Le prophète Isah’ya réprimande Israël avant la destruction du 1er Temple de Jérusalem, pour les fautes commises et qui ont entraîné sa destruction.

Le Gaon et Tsaddik Rabbi Avraham Morde’haï PATAL (Ha-Levy) z.ts.l écrit dans son livre Vayomer Avraham (tome 3) :
Avant d’expliquer ce verset, il est nécessaire de prendre connaissance d’un autre verset tiré du prophète Hoshea’ : « Reviens Israël jusqu’à Hashem ton D. car tu as trébuché dans ta faute. »(Hoshea’ 14-2)

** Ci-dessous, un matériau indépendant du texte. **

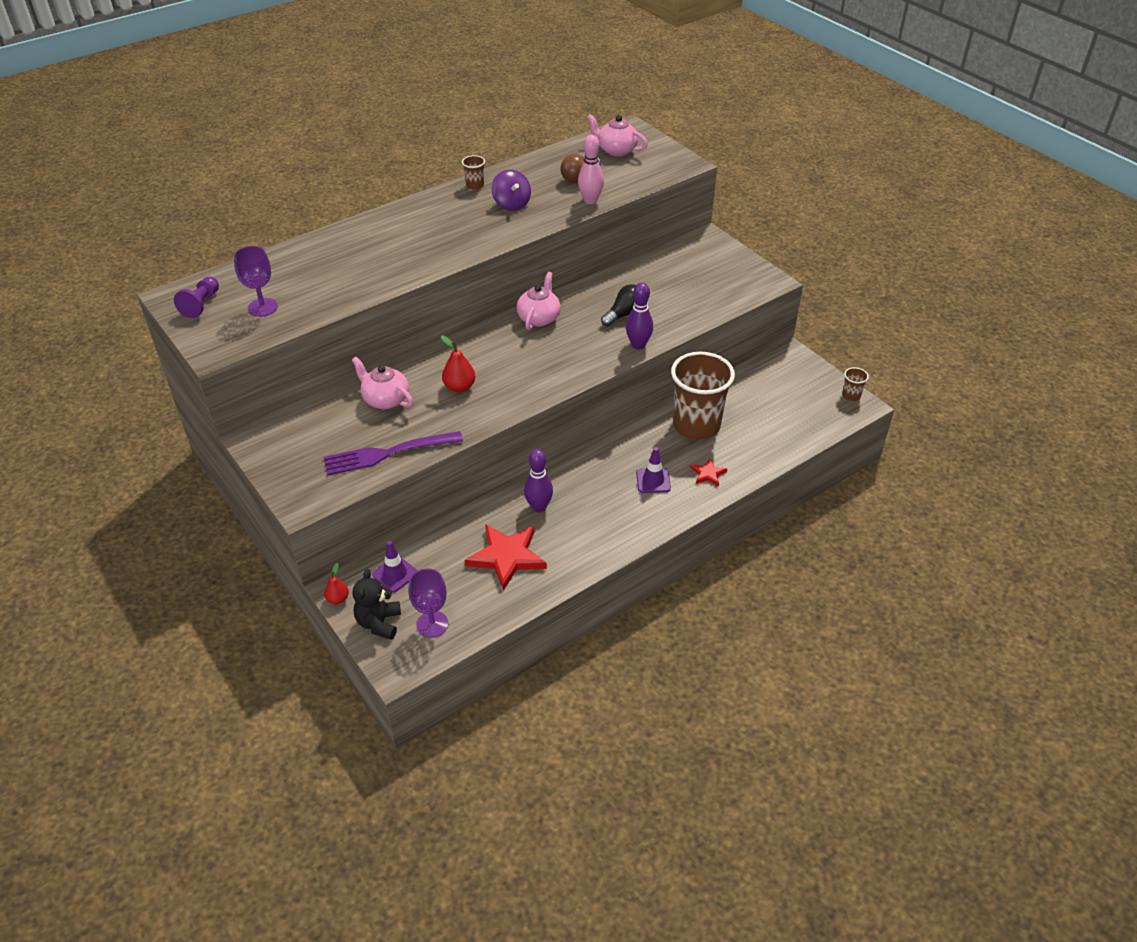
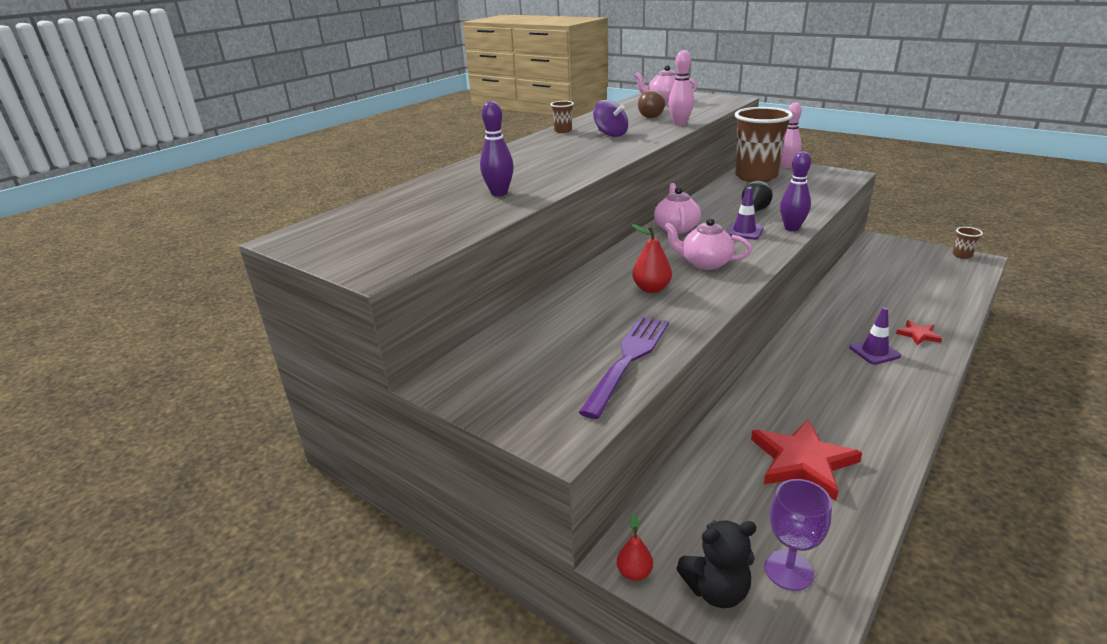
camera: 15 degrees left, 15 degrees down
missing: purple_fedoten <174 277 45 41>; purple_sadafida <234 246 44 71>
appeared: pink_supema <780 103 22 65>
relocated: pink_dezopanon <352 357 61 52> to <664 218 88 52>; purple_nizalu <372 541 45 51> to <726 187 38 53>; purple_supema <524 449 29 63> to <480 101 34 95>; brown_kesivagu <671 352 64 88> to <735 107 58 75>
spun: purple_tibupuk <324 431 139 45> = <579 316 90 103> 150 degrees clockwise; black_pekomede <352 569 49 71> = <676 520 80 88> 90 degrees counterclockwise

La Guemara pose une célèbre question sur ce verset :
Comment ce fait-il que le prophète commence par décrire la faute d’Israël comme une faute involontaire (trébucher), et qu’il fini en la désignant par le terme « ‘Avon » (faute) qui définit les fautes commises volontairement ?


Le Gaon Rabbi Moshé Al Shei’h z.ts.l fait la remarque suivante :
Pour quelle raison un individu qui a commis une faute involontaire, doit-il apporter un sacrifice au Temple ? S’il a fauté involontairement, en quoi est-il reprochable ?! Mais il répond en disant que l’individu qui commet une faute involontaire, son âme est en réalité entachée par une faute volontaire antérieure qui a provoqué cette transgression involontaire. S’il n’avait pas commis antérieurement une faute volontaire, il ne serait pas heurté à une faute involontaire.

C’est ce que veut dire le verset :
« Reviens Israël jusqu’à Hashem ton D. car tu as trébuché dans ta faute. »
C’est-à-dire : la cause de ta faute involontaire (trébuché) réside dans ta faute volontaire antérieure (« Avon »).

C’est aussi ce que veut dire le prophète Isha’ya dans le verset de notre Haftara :
« Malheur à toi peuple pêcheur, peuple lourd de fautes… »
Le prophète veut dire :
Il ne faut pas s’étonner si j’emploi le terme « Malheur » pour désigner un peuple qui n’a commis que des fautes involontaires (peuple pêcheur), car en réalité, c’est le poids de ses fautes volontaires (peuple lourd de fautes) qui a entraîné ses fautes volontaires.

Nous devons en retenir qu’il ne faut surtout pas banaliser la transgression involontaire d’une faute, en disant : « C’est une faute involontaire, ce n’est pas très grave ! ». Cette faute involontaire ne se serait jamais produite si la personne n’avait pas auparavant négligé de façon volontaire une interdiction précise.